Second, e-IRB systems can be designed to enhance review quality and efficiency via automated review decision support enabled by structured study protocol information and pre-defined rules based on regulations and best practice. For example, applications could be automatically assigned to IRB members with corresponding experience or expertise based on the area of study.
Third, e-IRB systems can be integrated with each other to streamline the clinical research work flow. For multisite studies, sharing application information among IRBs in participating institutions can facilitate joint review by relieving duplicative burdens on both IRBs and investigators.
From a technical standpoint, all the use-scenarios discussed above necessarily rely on structured and standardized IRB application information. The content of the scanned paper IRB applications, or Word or PDF files, is extremely hard to search efficiently across documents. Even for those systems that support Web forms, most information is stored as unstructured free text. This hinders collaborative review among different IRBs by limiting the exchange and sharing of IRB application information.
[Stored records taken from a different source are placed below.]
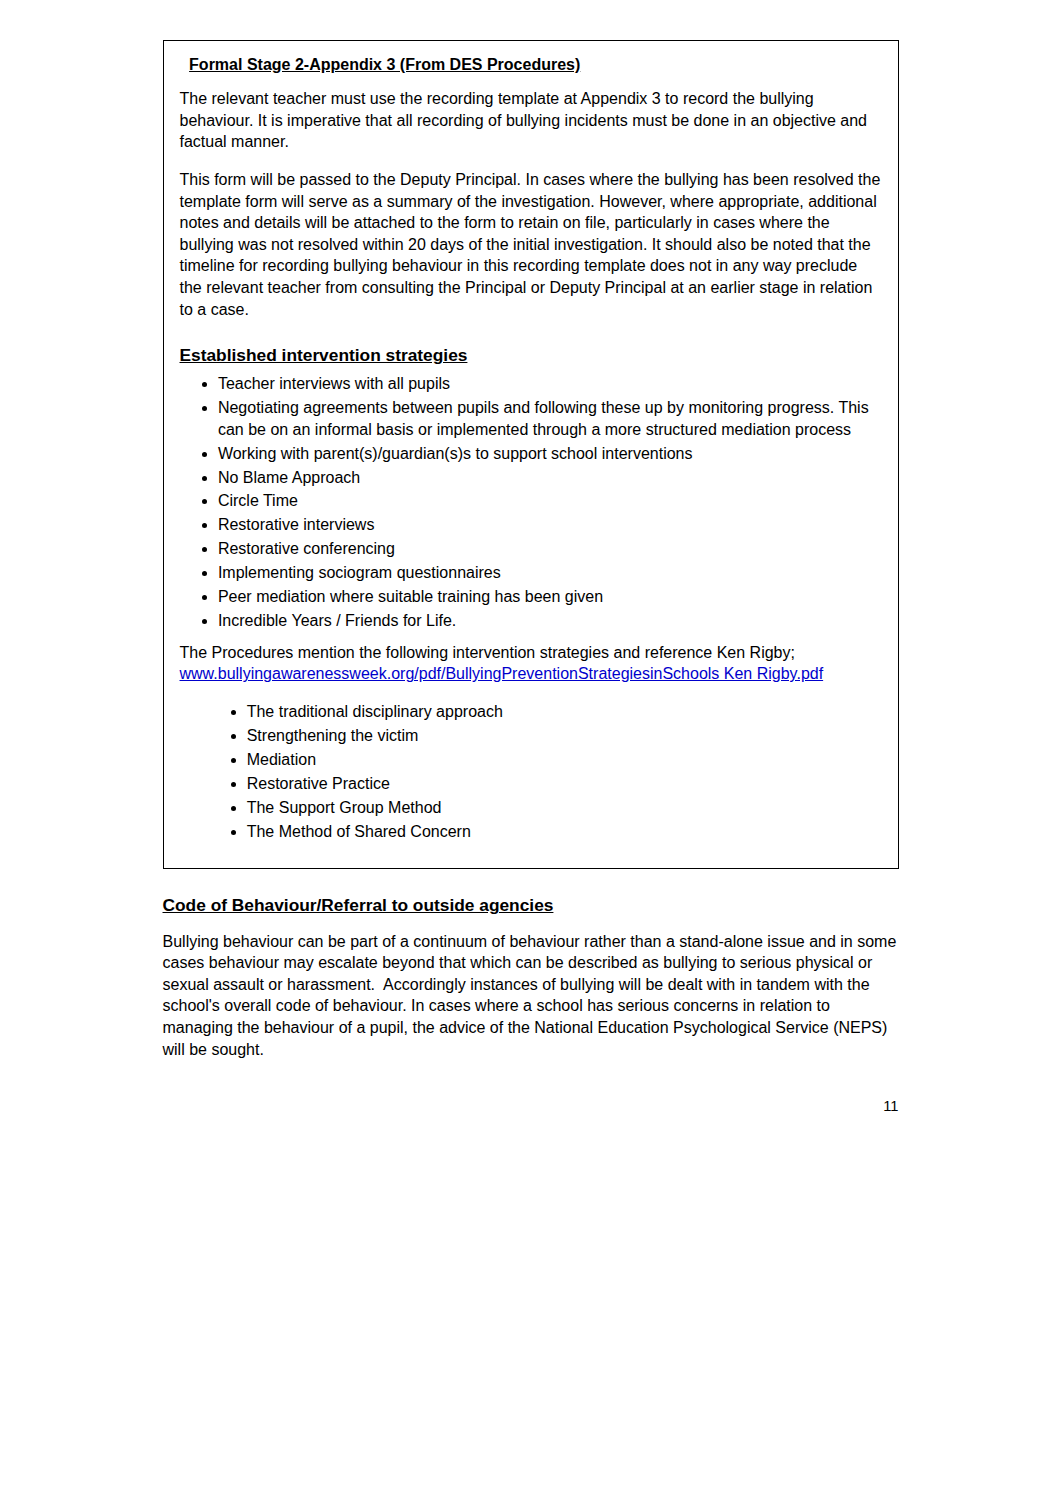Formal Stage 2-Appendix 3 (From DES Procedures)
The relevant teacher must use the recording template at Appendix 3 to record the bullying behaviour. It is imperative that all recording of bullying incidents must be done in an objective and factual manner.
This form will be passed to the Deputy Principal. In cases where the bullying has been resolved the template form will serve as a summary of the investigation. However, where appropriate, additional notes and details will be attached to the form to retain on file, particularly in cases where the bullying was not resolved within 20 days of the initial investigation. It should also be noted that the timeline for recording bullying behaviour in this recording template does not in any way preclude the relevant teacher from consulting the Principal or Deputy Principal at an earlier stage in relation to a case.
Established intervention strategies
Teacher interviews with all pupils
Negotiating agreements between pupils and following these up by monitoring progress. This can be on an informal basis or implemented through a more structured mediation process
Working with parent(s)/guardian(s)s to support school interventions
No Blame Approach
Circle Time
Restorative interviews
Restorative conferencing
Implementing sociogram questionnaires
Peer mediation where suitable training has been given
Incredible Years / Friends for Life.
The Procedures mention the following intervention strategies and reference Ken Rigby;
www.bullyingawarenessweek.org/pdf/BullyingPreventionStrategiesinSchools Ken Rigby.pdf
The traditional disciplinary approach
Strengthening the victim
Mediation
Restorative Practice
The Support Group Method
The Method of Shared Concern
Code of Behaviour/Referral to outside agencies
Bullying behaviour can be part of a continuum of behaviour rather than a stand-alone issue and in some cases behaviour may escalate beyond that which can be described as bullying to serious physical or sexual assault or harassment. Accordingly instances of bullying will be dealt with in tandem with the school's overall code of behaviour. In cases where a school has serious concerns in relation to managing the behaviour of a pupil, the advice of the National Education Psychological Service (NEPS) will be sought.
11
A domain analysis model for e-IRB systems to address these issues, by defining standardized and structured application information elements, is discussed in He et al. (2014).
Footnotes
Declaration of Conflicting Interests
The author(s) declared no potential conflicts of interest with respect to the research, authorship, and/or publication of this article.
Funding
The author(s) disclosed receipt of the following financial support for the research, authorship, and/or publication of this article: This work was supported in part by a National Center for Advancing Translational Sciences (NCATS) award 8TL1TR000103-05 (Former Number: 1U54RR023426-01A2).